En ciertos lugares de Buenos Aires algunos niños de padres felices nacen ya bronceados, del mismo modo que en Florencio Varela la mayoría de los hijos vienen al mundo ya tatuados con serpientes o rostros del Che en actitud desafiante: “Me han quitado el don de ofrecerme. Si lo hago, ofrezco la muerte”.
Una nena de 13 años murió el martes 7 de marzo en la localidad correntina de Goya, como consecuencia de un estado de desnutrición de grado cuatro, anunciando como hoja seca suspendida en el aire los faustos del otoño dorado. La madre se fue del Hospital, quizás para hundirse como semilla de dolor entre los surcos de la tierra en la zona rural o para soñar desesperadamente con llanuras verdes y ver subir y bajar el horizonte -como escribe Rulfo- con el viento que mueve las espigas o “con la lluvia de triples rizos”. O tal vez con el color de la tierra, el olor de la alfalfa y del pan. La noticia duró un instante no hay nombre de niña ni familia para nombrar.
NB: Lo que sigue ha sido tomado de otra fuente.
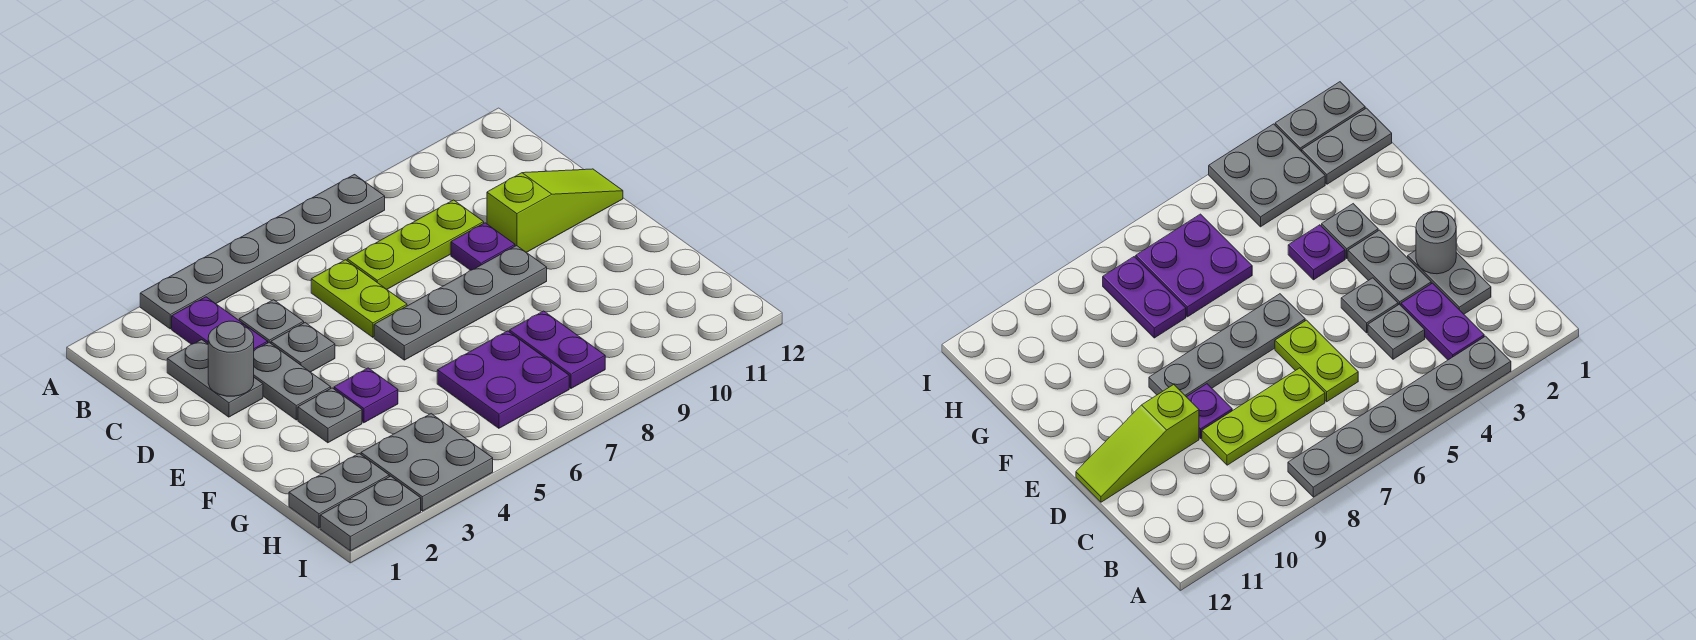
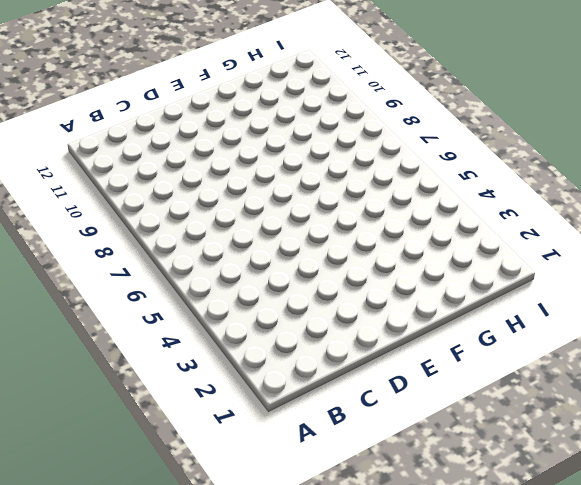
none -> grey plate A3:A8 level 1
none -> purple plate B3:C3 level 1
none -> grey plate C2:D2 level 1

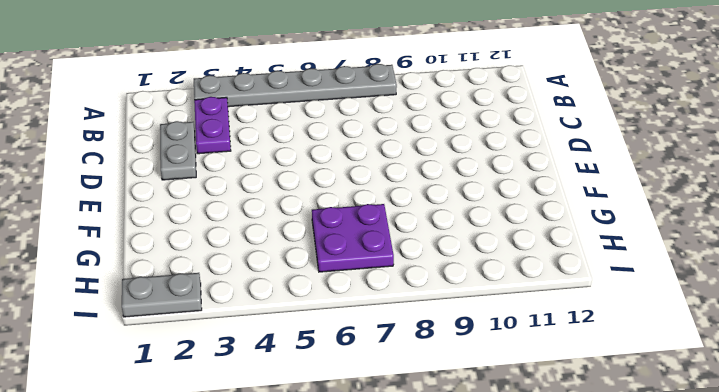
none -> grey plate C4 level 1
none -> lime plate C6:D6 level 1
none -> lime plate C7:C9 level 1

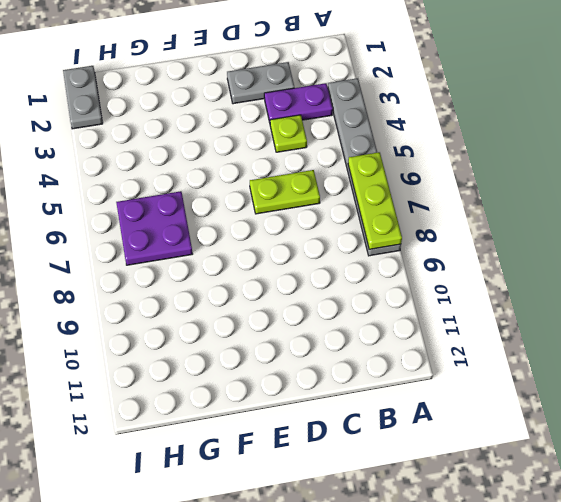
lime plate A6:A8 level 2 -> lime plate C7:C9 level 1
lime plate C4 level 1 -> grey plate C4 level 1
none -> grey plate D3:E3 level 1
none -> grey plate D4 level 1
none -> purple plate D9 level 1

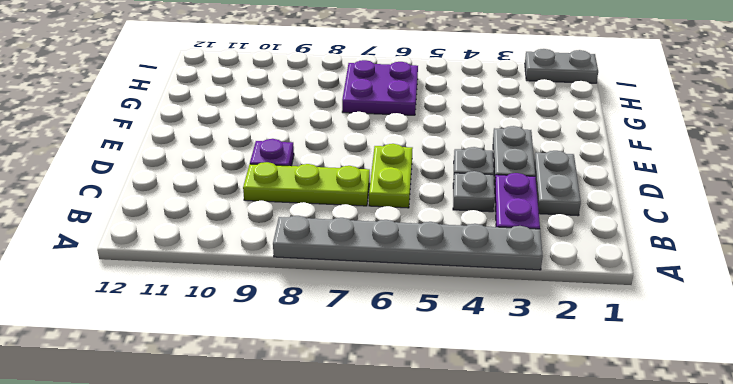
none -> lime slope D10:D12 level 1 top 10
none -> grey plate E6:E9 level 1
none -> grey plate F3 level 1

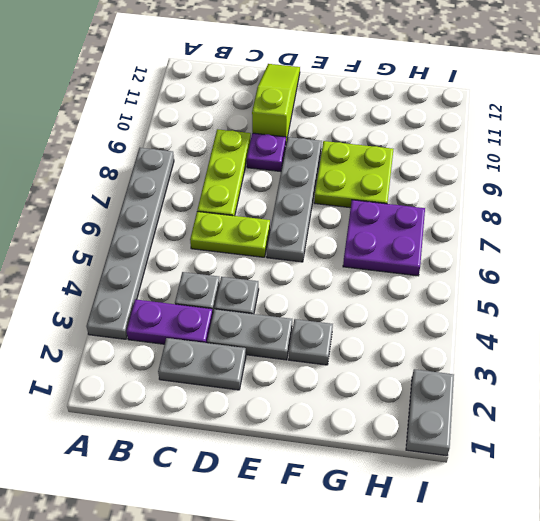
lime plate F8:G9 level 1 -> purple plate G8:H8 level 1
none -> purple plate F4 level 1
none -> grey plate H1:H2 level 1
none -> grey plate H3:I4 level 1

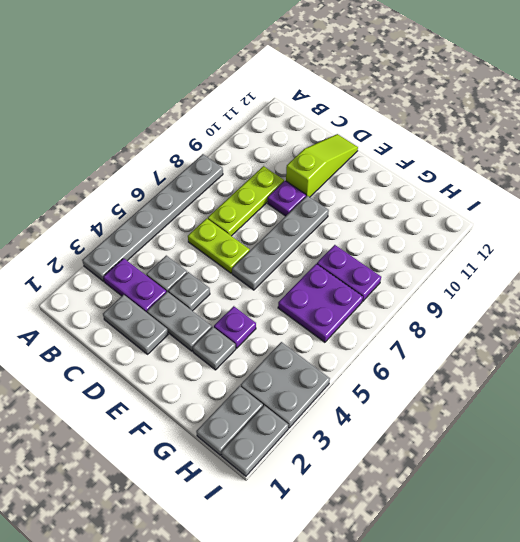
none -> grey round brick D2 level 2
Pero “vendrá la muerte y tendrá tus ojos” -escribe Pavese- esta muerte que nos acompaña ”insomne, sorda, como un viejo remordimiento o un absurdo defecto”.
Así como para la dictadura militar de 1976 el dilema fue qué hacer con los cuerpos -esos cuerpos en los que el poder había estampado su testamento de horrores- para la democracia excluyente de estos tiempos, la cuestión es qué hacer con estos niños envejecidos en el horror de otra pesadilla y con nuestras conciencias no quebradas, con esta piel de los que vivimos y sentimos el dolor -aquí- en el espacio vacante de los abrazos rotos donde nuestros compañeros del 70 no acabaron de vivir.